What’s your take on location based services?
So far, i have not really be able to find a real use for any of the ones i have tried so far.
Playing with LBS is fun and justifies buying a top of the range device (although now, GPS is moving down the range, in the same way that cameras did).
Currently the purpose of most of the LBS out there today are they allow you to connect with other people who are interested in experimenting with LBS.
So far, most of the services i have tried are (to me at least) obviously the result of people who are coming from a non-mobile development background. The experience on the web is so much better than the mobile experience. The mobile is only thought of as a place to *generate* data, and not as a potential primary consumption location.
The two exceptions to this are buddycloud and Google’s Latitude.
Both succeed as they offer an excellent experience on the mobile and currently the desktop use is more of a “second choice”.
What in your view are the best opportunities or use cases with LBS?
As Andrew says at the end of his article, Location in and of itself is not really that interesting.
It is the context where the value is and it is no great surprise that Jyri picks up on this in the Jaiku thread.
There might be some small use case in the sharing of your location as a “fuzzy” entity. I think brightkite had this at one point, but like Plazes before it, the interface became too complicated and it put location in the center, and location is rarely a social object that people care that strongly about.
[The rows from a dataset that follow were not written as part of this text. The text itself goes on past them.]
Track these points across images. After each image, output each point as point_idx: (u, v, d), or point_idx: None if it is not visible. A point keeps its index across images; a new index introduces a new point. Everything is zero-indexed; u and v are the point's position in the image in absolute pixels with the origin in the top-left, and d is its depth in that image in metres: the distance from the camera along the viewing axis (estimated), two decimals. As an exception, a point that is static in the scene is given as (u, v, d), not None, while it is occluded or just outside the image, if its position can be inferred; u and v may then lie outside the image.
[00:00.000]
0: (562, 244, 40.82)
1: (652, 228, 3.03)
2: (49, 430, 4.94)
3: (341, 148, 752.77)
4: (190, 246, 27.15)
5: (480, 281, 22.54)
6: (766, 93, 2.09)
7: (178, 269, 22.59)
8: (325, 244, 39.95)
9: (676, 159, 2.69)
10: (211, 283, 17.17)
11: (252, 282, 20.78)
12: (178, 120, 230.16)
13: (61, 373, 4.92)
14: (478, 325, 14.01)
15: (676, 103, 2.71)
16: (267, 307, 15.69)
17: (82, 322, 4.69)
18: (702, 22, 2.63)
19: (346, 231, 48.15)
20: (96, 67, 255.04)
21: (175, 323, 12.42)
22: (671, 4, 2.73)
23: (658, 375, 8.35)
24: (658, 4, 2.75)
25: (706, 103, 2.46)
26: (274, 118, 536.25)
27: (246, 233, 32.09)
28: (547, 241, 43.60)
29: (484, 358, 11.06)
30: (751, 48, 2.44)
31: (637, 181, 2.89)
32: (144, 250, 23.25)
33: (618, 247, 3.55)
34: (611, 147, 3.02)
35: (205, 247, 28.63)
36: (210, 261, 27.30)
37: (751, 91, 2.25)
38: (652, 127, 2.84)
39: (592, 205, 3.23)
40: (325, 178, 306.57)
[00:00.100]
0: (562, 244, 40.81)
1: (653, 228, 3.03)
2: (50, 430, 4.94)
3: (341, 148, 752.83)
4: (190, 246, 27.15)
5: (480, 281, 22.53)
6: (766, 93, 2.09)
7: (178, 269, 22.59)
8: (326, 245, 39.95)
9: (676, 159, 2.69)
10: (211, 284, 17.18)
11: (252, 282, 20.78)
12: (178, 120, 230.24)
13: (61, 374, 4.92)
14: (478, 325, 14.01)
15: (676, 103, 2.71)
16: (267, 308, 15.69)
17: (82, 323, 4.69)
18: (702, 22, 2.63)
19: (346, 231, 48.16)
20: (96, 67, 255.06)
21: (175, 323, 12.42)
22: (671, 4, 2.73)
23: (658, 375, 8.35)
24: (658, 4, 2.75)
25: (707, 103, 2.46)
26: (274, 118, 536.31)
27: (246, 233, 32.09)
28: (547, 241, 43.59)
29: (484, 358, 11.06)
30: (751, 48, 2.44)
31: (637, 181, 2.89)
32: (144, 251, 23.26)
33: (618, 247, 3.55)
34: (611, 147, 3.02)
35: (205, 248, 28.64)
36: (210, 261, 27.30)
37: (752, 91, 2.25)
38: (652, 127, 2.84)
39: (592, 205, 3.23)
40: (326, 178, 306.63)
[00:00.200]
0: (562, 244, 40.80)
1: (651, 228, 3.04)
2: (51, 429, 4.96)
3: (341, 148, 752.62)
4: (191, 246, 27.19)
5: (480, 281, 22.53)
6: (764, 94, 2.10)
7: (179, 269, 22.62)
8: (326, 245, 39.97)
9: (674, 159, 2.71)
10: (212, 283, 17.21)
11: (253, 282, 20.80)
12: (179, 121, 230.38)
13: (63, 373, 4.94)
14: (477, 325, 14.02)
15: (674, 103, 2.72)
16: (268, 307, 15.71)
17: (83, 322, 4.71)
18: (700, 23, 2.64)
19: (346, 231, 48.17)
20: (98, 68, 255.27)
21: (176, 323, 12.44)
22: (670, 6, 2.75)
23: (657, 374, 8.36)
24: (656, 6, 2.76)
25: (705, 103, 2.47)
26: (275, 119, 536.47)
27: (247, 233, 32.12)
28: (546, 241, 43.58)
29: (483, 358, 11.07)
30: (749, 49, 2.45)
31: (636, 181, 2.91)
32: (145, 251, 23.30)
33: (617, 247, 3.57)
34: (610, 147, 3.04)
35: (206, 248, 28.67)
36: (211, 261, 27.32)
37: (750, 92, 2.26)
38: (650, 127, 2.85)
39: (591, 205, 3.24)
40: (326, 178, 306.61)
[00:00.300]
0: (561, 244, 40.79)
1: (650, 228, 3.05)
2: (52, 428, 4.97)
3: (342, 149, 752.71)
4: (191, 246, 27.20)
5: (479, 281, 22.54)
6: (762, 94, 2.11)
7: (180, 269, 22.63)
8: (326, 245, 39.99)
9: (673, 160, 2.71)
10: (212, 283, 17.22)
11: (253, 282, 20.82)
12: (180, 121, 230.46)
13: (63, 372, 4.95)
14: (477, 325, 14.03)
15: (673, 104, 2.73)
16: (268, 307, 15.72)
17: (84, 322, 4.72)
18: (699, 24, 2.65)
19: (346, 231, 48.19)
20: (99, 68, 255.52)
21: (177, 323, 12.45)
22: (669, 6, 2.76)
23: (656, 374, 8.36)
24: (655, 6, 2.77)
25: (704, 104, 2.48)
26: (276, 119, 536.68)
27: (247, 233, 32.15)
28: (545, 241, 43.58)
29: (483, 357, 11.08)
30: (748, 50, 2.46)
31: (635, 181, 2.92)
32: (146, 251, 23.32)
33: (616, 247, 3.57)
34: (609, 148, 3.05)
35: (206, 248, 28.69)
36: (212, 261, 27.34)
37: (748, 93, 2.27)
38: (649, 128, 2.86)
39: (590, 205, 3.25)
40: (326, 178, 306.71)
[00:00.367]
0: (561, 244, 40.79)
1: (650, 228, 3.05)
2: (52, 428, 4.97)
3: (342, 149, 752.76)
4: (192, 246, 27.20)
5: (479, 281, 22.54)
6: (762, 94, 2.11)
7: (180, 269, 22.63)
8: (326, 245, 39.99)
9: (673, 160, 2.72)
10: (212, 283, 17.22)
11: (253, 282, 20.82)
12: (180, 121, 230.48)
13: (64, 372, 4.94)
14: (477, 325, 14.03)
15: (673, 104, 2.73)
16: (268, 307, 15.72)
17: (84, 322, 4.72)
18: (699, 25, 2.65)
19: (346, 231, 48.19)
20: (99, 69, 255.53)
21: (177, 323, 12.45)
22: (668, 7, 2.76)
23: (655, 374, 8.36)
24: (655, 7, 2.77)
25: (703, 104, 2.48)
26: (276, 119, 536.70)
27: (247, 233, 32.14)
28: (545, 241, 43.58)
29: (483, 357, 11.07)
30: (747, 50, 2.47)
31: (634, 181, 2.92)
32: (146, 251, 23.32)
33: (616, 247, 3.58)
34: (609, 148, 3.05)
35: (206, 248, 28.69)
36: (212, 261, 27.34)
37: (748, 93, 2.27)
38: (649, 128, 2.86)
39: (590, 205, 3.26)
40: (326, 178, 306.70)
As i see things, the Jaiku team created something that was one of the earliest real uses of location, by tying it in with your phone book. It is just a shame that more people did not make use of this feature.
Privacy is something else Latitude seem to have got mostly correct (because of the strong influence of Jyri Engeström?).
It seems that many people have missed the fact that there are actually THREE levels of sharing; hide, city and accurate (which if you are indoors is not actually all that accurate as it is cell tower based).
This extra city level allows for a level of the serendipity of meetings similar to the one that Dopplr has going for it, whilst still retaining some privacy.
The other thing that this simple 3 level scheme has going for it is that you apply it as you connect with people rather than having to think of some complicated grouping, or forcing people into the limited groups offered by the service.
As i see things today, the future will involve something like fire-eagle, where location is both easy to generate and consume. Probably in a similar manner to how things like atom and XMPP were created.